Found this thing which you put in your old Commodore/Amiga and it converts the keyboard to USB! FUckin brilliant. exactly what you need. no excuses now you have to do it.


----------



## Cuzza (Aug 25, 2008)

are you still working on this?


----------



## theJesus (Aug 25, 2008)

Cuzza said:


> are you still working on this?


Also wondering that after just seeing this.  It sounds like a f*cking sweet mod, and I command it be done in the name of GOD.

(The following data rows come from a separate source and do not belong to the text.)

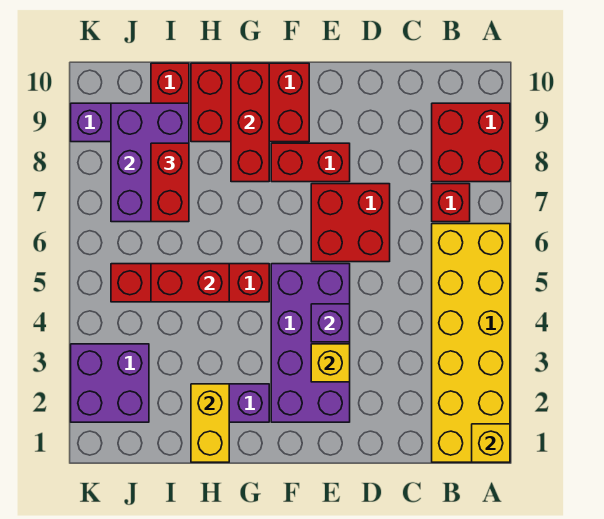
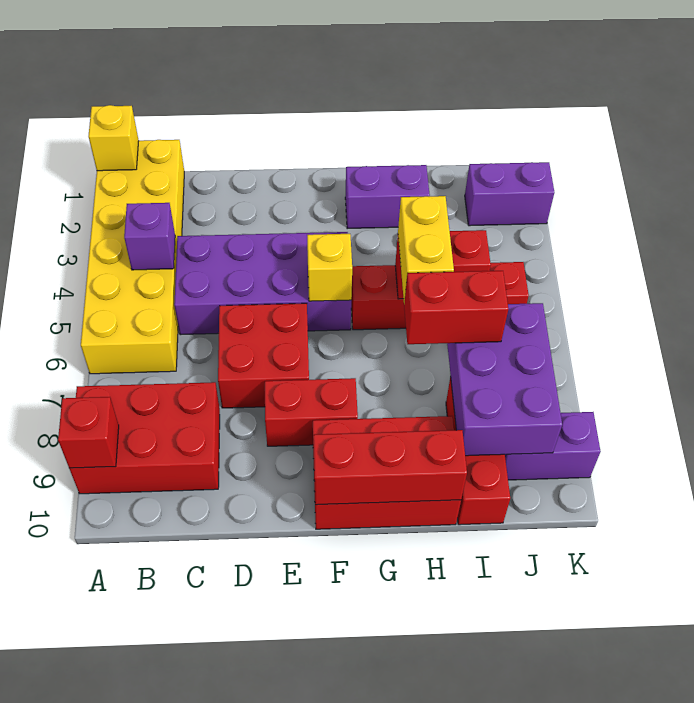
red 2x2 brick [432,103,510,182] -> red 2x3 brick [69,382,220,494]
red 1x1 brick [432,184,470,222] -> red 1x1 brick moved to [58,397,119,468]
purple 2x4 brick [271,264,350,422] -> purple 2x4 brick turned to [174,232,351,335]
yellow 1x1 brick [311,344,350,382] -> yellow 1x1 brick moved to [307,234,352,301]
purple 1x1 brick [311,304,350,342] -> purple 1x1 brick moved to [124,203,175,270]
red 1x3 brick [231,63,269,182] -> red 1x3 brick turned to [313,430,467,505]
yellow 1x2 brick [191,384,229,462] -> yellow 1x2 brick moved to [398,196,454,303]
red 1x2 brick [151,143,189,222] -> red 1x2 brick turned to [404,271,508,344]
purple 2x2 brick [71,344,149,422] -> purple 1x2 brick [465,162,554,226]

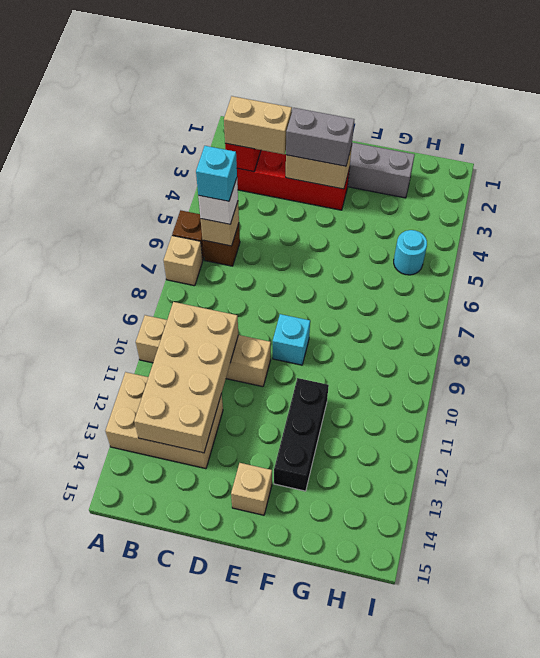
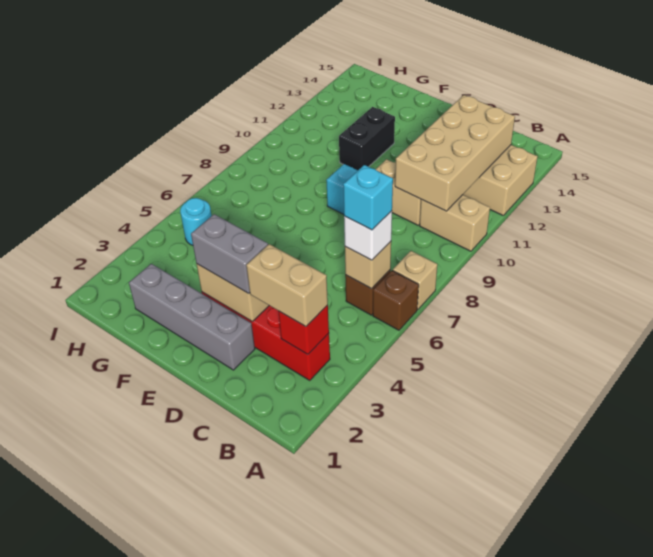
tan 1x1 brick [231,463,272,515] -> none
black 1x3 brick [274,378,329,491] -> black 1x2 brick [339,107,395,170]

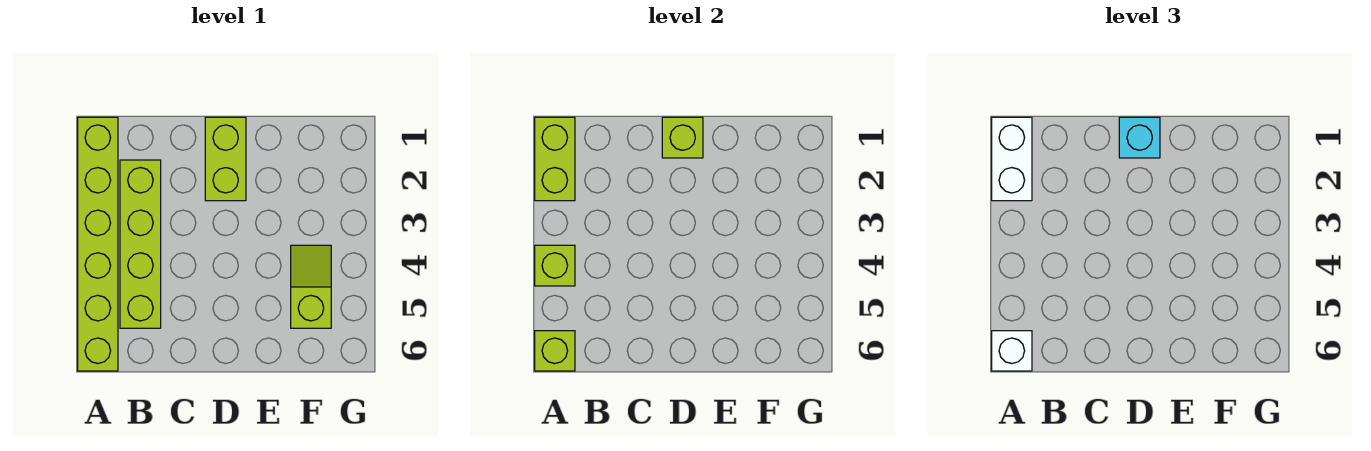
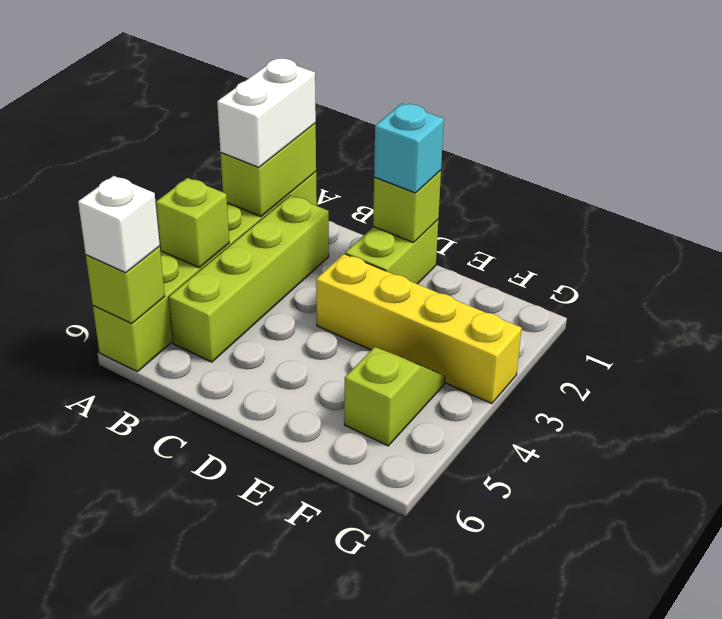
none -> yellow 1x4 brick [316,254,522,404]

edit: that was over-the-top, but seriously, *do it* (and a barrel-roll)


----------



## Chryonn (Aug 25, 2008)

don't you mean "in the name of the Father"?


----------



## theJesus (Aug 26, 2008)

I wanted to make sure everybody would understand who I was referring to, but yes.  And you should do a barrel-roll too, cuz I've become obsessed with that whole thing again


----------



## thraxed (Aug 26, 2008)

http://encyclopedia2.thefreedictionary.com/NewTek+Video+Toaster

amiga already put it in a case, and made it look like a pc.  Though I guess you could reinvent the wheel and put a atx motherboard in an amiga case, but i don't really see where the creativity would be in this.  

For those who don't know amiga survived many more years as the video toaster. great computer for video, think a lot of em are still in use.


----------



## Chryonn (Aug 26, 2008)

i remember the video toaster, they used it to make the special effects for the x files and bablyon 5 among many others


----------



## Pinchy (Aug 26, 2008)

Mini-ITX fits onto any standard motherboard tray...the holes are there for it.

My mini-itx case is just a motherboard tray with a front and back steel chassis, then with a clear piece of acrylic bent around the top and other two sides. Two 80mm LED fans and b-e-a-utiful


----------